In age discrimination suit, US agency sues Novo Nordisk for filling job with younger, less qualified applicant

Novo Nordisk is in hot water with a U.S. agency for alleged age discrimination. The U.S. Equal Employment Opportunity Commission (EEOC) has sued the company for allegedly denying a lateral transfer to a 62-year-old employee because of her age and instead hiring a less-qualified 33-year-old.

Novo's employee had worked for Novo Nordisk as an obesity care specialist since 2015. When the same position opened in another territory closer to where she lived, she applied and interviewed. But instead of hiring her, the company selected someone 30 years younger from another state.

The company conducted an internal investigation and found that the hiring manager violated Novo Nordisk’s anti-discrimination policy by choosing the younger candidate because he could fill the position for the "long-term," the EEOC says.  Even after finding the violation, the company denied its employee the transfer.

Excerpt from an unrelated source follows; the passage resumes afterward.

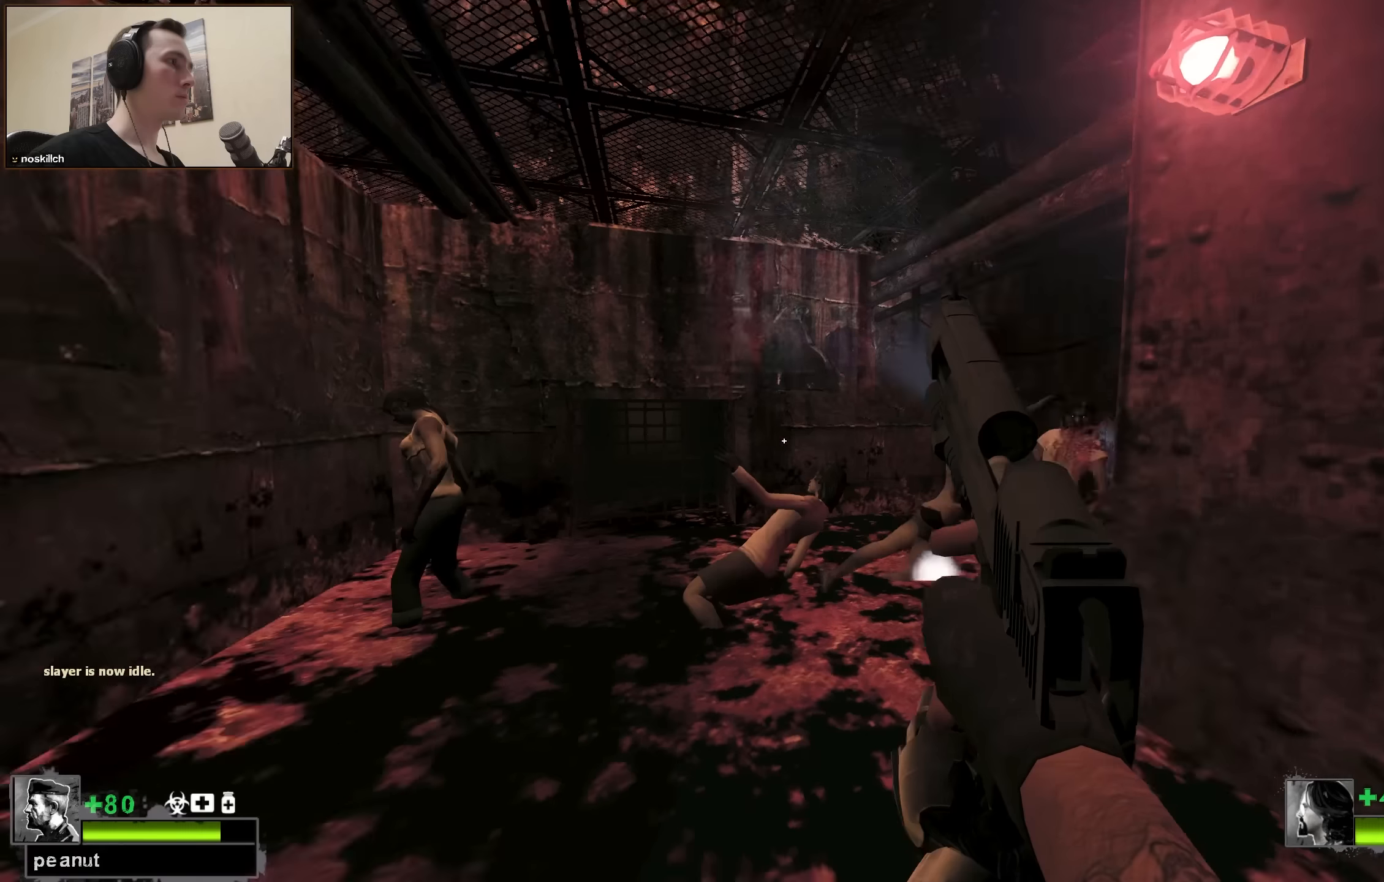
{"keys": ["d"], "events": [[400, "d", "down"], [450, "s", "up"]]}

The conduct not only violates Novo Nordisk’s policy, but the Age Discrimination in Employment Act, which was enacted by Congress in 1967, EEOC says. The law forbids discrimination against employees 40 or older. The EEOC stepped in by filing a lawsuit in New Jersey, after an initial attempt to reach a pre-litigation settlement.

The suit seeks to “remedy and prevent the age discrimination in this case,” according to an EEOC statement on the lawsuit.

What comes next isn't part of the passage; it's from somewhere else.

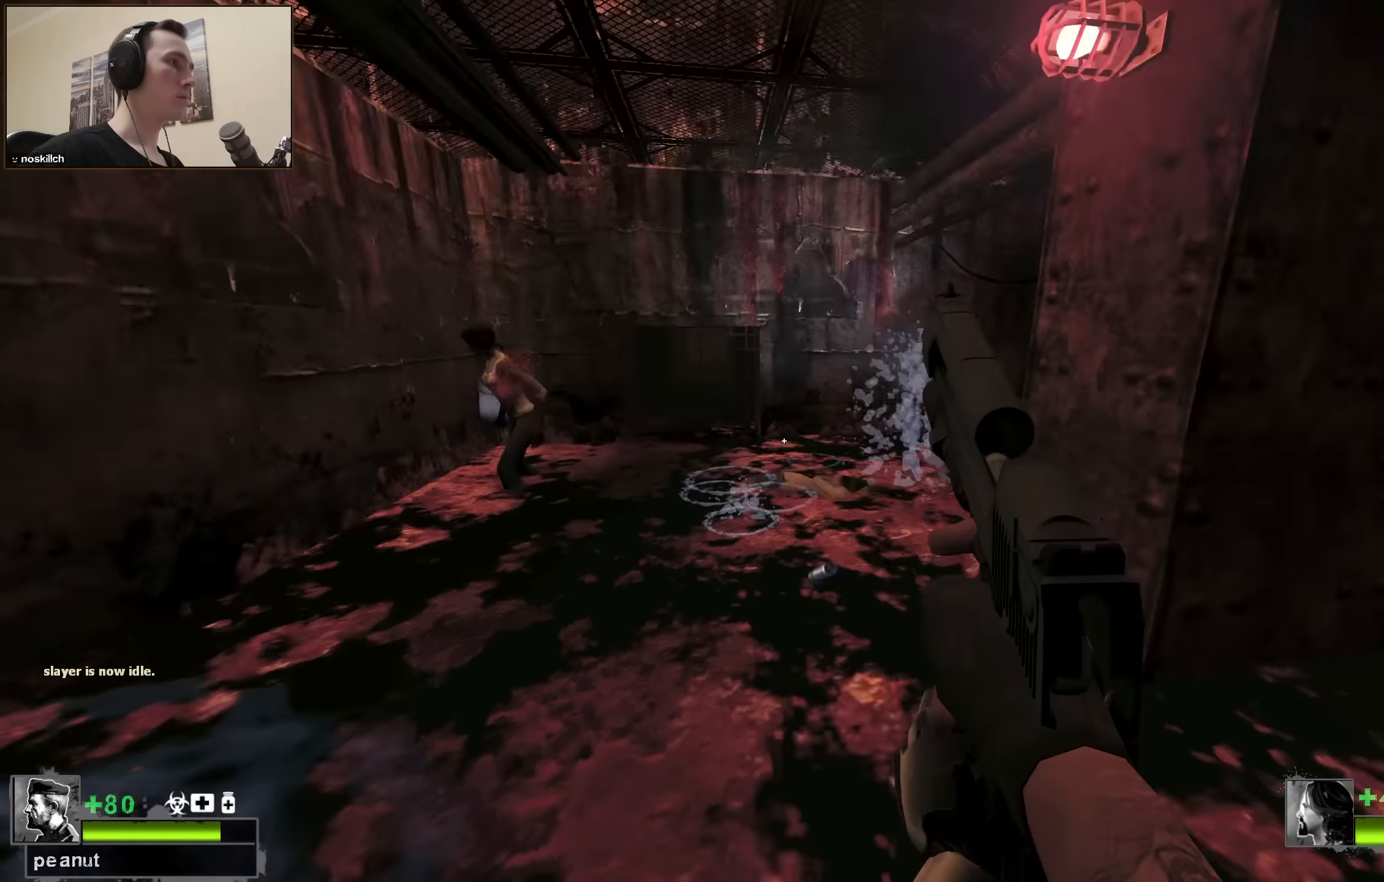
{"keys": ["w"], "events": [[66, "w", "down"], [366, "d", "up"]]}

Novo Nordisk is far from the first pharma company to be served with an age discrimination lawsuit. Last September, two former Eli Lilly job applicants said the company “systematically excluded” older candidates for diabetes and primary care sales positions and preferred younger workers even if the older applicants were equally or more qualified. In their lawsuit, the plaintiffs said Eli Lilly filled rep positions with interns until there were “no interns left." This was allegedly in accordance with CEO David Ricks' desire to increase the percentage of millennial sales representatives.

Before that in June of 2021, a former AstraZeneca sales manager sued the company for allegedly firing her due to her age. The 51-year-old was among the oldest in her division and was at the company for 19 years. When she got a new direct supervisor, she was allegedly subject to disparaging remarks. The former employee claimed another reason for her dismissal was her refusal to market drugs beyond their FDA labels. A jury awarded her $2.4 million a year ago.

Novo Nordisk has not replied to Fierce Pharma's request for comment at the time of publishing.